Walmart Inc.’s fourth quarter 2018 results were a mixed bag, but Wall Street focused on the negative, and its shares took a beating after the Bentonville, Ark. giant reported a sharp decline in profit and slower-than expected growth in e-commerce sales.
Net income plummeted 42.1 percent to $2.17 billion, or 73 cents a share, from $3.76 billion, or $1.22 per share in the 2017 fourth quarter. Analysts were expecting EPS of $1.37 per share. Fiscal 2018 net income declined 27.7 percent to $9.86 billion from $13.64 billion in 2017. EPS for fiscal 2018 declined 25.2 percent to $3.29 from $4.40 in the prior fiscal year.
Net sales in the 2018 fourth quarter increased 4.2 percent to $135.15 billion, from $129.75 billion in the year-ago period. For fiscal year 2018, net sales rose 3 percent to $495.76 billion, from $481.3 billion the previous year. Comp-store sales grew 2.6 percent and traffic rose 1.6 percent.
Walmart Inc. chief executive officer Doug McMillon during a conference call with analysts, said of walmart.com’s sales growth rate, “most of that was planned. We expected a lower growth rate since we were lapping Jet.com. Seasonal spikes came into our fulfillment centers that harmed our basic in-stock. We’re learning to deal with higher volumes and higher peaks, but most of that was planned.”
Walmart.com e-commerce sales in the fourth quarter grew 23 percent to $11.5 billion, and 40 percent for the year.
The ceo said that Walmart is changing its growth strategy for Jet.com. Rather than invest in growing the business across the U.S., it will only push the site in urban areas. “Jet in the New York-metro area has a lot of traction and is very well known,” McMillon said. “It’s really just a positioning choice. We wanted to keep our minds open when we acquired Jet. Out thoughts before we bought it were confirmed. Jet reaches some parts of the country. Jet will start to grow again in the future and walmart.com will be broad and grow across the country.”
McMillion said that in terms of e-commerce, the future holds more mergers and acquisitions. “We’re going to do that at times when an acquisition makes sense because you can accelerate assortment,” he said, without elaborating.
The specter of Amazon was present as McMillion took pains to play up Walmart’s grocery and fresh businesses. “We gained a lot of market share particularly in food in the fourth-quarter. If that continues, how do we think about Walmart’s profitability,” he said, referring to the grocery sector’s razor-thin margins. “The diversity of our portfolio gives us more options.”

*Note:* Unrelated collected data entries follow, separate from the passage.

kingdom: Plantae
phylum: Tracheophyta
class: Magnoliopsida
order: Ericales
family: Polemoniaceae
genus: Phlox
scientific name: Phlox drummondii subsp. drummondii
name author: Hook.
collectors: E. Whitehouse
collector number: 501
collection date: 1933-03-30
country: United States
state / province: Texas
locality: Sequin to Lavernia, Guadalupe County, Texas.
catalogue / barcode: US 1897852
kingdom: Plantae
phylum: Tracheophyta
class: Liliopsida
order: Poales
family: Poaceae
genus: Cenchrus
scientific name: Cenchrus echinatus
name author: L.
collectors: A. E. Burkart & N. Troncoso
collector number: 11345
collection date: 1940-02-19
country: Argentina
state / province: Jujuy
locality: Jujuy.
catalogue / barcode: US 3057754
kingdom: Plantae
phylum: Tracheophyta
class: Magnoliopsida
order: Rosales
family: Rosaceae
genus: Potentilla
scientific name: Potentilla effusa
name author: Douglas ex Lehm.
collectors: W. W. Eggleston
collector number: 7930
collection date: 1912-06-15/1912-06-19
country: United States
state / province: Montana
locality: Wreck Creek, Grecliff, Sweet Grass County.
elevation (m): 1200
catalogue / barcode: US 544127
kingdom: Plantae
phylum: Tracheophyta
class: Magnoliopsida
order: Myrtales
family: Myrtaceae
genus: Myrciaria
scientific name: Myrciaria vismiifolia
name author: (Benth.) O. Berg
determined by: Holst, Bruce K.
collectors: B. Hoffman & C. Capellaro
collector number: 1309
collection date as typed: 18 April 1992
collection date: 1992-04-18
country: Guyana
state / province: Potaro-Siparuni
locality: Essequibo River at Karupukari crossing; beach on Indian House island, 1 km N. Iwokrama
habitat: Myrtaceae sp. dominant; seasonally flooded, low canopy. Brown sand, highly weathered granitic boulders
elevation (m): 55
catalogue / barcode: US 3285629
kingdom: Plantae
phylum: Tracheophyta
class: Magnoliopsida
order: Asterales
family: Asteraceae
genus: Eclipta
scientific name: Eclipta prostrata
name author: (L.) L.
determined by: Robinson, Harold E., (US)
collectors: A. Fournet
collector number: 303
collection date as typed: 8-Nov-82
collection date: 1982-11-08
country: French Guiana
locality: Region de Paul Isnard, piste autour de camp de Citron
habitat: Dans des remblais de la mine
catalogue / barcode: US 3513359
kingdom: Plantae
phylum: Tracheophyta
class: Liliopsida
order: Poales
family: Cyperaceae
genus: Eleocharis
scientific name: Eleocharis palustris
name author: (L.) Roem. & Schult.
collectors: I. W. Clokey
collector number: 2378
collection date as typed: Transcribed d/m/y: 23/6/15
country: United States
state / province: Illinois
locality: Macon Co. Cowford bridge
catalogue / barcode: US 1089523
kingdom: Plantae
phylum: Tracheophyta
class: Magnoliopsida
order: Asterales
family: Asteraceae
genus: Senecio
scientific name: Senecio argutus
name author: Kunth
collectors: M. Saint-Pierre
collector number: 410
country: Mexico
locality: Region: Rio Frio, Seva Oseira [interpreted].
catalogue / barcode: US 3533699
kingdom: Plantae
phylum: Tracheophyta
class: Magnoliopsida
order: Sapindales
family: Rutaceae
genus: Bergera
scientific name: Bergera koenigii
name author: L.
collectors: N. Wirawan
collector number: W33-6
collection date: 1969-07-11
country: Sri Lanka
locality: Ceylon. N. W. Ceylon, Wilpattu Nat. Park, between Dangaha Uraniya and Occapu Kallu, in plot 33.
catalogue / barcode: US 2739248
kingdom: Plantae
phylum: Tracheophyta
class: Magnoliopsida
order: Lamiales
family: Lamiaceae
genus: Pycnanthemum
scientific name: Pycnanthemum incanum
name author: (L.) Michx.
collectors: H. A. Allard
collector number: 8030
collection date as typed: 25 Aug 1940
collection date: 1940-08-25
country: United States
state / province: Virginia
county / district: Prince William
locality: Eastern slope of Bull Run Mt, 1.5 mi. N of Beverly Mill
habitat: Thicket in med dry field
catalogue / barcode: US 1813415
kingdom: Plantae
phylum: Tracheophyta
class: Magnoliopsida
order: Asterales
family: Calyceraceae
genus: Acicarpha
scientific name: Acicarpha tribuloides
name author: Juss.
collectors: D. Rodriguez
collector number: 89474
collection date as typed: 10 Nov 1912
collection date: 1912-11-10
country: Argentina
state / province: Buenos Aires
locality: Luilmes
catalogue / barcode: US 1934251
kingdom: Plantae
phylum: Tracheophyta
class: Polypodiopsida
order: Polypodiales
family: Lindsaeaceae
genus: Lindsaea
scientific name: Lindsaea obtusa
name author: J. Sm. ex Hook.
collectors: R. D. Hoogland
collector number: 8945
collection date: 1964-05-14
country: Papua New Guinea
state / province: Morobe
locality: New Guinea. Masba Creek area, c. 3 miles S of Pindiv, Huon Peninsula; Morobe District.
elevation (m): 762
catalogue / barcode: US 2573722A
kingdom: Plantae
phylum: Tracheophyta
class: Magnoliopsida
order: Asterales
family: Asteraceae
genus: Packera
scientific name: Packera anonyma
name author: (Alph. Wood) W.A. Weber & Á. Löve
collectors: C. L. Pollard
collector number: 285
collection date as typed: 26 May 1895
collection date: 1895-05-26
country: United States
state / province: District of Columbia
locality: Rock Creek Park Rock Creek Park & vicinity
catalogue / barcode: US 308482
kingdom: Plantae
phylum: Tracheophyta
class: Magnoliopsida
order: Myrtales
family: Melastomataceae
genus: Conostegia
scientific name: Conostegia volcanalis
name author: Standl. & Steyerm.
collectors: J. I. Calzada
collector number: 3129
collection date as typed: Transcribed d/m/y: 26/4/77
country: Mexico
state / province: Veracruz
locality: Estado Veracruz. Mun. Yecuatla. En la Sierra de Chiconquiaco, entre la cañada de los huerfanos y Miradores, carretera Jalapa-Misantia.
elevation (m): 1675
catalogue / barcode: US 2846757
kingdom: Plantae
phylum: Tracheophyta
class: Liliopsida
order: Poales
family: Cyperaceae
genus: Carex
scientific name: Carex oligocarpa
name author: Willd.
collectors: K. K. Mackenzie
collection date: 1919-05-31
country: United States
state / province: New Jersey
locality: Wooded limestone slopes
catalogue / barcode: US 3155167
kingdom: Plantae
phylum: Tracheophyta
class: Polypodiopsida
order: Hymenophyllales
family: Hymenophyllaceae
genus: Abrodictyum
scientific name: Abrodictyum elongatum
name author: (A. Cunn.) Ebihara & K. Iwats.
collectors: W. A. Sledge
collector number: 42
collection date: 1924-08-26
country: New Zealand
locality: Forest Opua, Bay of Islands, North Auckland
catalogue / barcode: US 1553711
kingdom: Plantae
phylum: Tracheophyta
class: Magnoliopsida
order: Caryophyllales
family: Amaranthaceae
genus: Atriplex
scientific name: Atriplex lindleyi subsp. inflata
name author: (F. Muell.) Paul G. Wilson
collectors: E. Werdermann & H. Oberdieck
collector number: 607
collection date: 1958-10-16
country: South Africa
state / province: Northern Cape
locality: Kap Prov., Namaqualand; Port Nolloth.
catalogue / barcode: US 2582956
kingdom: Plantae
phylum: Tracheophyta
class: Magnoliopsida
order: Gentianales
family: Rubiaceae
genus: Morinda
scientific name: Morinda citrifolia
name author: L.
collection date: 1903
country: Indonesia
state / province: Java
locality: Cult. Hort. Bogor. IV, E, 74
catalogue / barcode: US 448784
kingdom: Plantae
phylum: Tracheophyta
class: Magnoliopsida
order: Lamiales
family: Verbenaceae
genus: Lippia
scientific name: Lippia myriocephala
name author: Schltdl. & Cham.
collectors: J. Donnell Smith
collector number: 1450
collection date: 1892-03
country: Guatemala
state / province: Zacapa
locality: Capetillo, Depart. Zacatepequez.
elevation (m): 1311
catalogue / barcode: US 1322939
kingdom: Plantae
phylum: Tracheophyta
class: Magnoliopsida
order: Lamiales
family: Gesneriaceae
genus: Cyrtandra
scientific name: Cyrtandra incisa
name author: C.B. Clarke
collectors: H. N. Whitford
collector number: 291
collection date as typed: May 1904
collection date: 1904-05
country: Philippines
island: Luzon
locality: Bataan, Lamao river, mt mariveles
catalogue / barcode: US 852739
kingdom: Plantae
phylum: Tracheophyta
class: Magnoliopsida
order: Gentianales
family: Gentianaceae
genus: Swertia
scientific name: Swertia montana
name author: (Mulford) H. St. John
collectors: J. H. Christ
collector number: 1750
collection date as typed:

Gross margins declined by 61 basis points in the fourth quarter to 24.1, and dropped 26 basis points for the full year to 24.7 due to investments in hourly wage increases and bonuses for sales associates, training academies and lower pricing. Other impacts included the closure of 63 underperforming Sam’s Club units and exiting the first party e-commerce business in Brazil and the divestiture of Suburbia. As a measure of how intense the competition with Amazon has become, Walmart last week said it will offer free two-day shipping to Sam’s Club members.
Jet.com’s smart cart technology is also helping by encouraging customers to receive discounts by buying more products across different categories. “If you want to buy a single can of corn for under $1, there’s not going to be a better way than Supercenters,” said Brett Biggs, executive vice president and chief financial officer. “We can start to change the economics of e-commerce to be profitable with a blended basket. You can see it in the fourth-quarter pricing choices we made, that we’re really interested in building smart basket profitability.”
Walmart shares dropped 9.10 percent or $9.53 to $95.23 in morning trading on the New York Stock Exchange.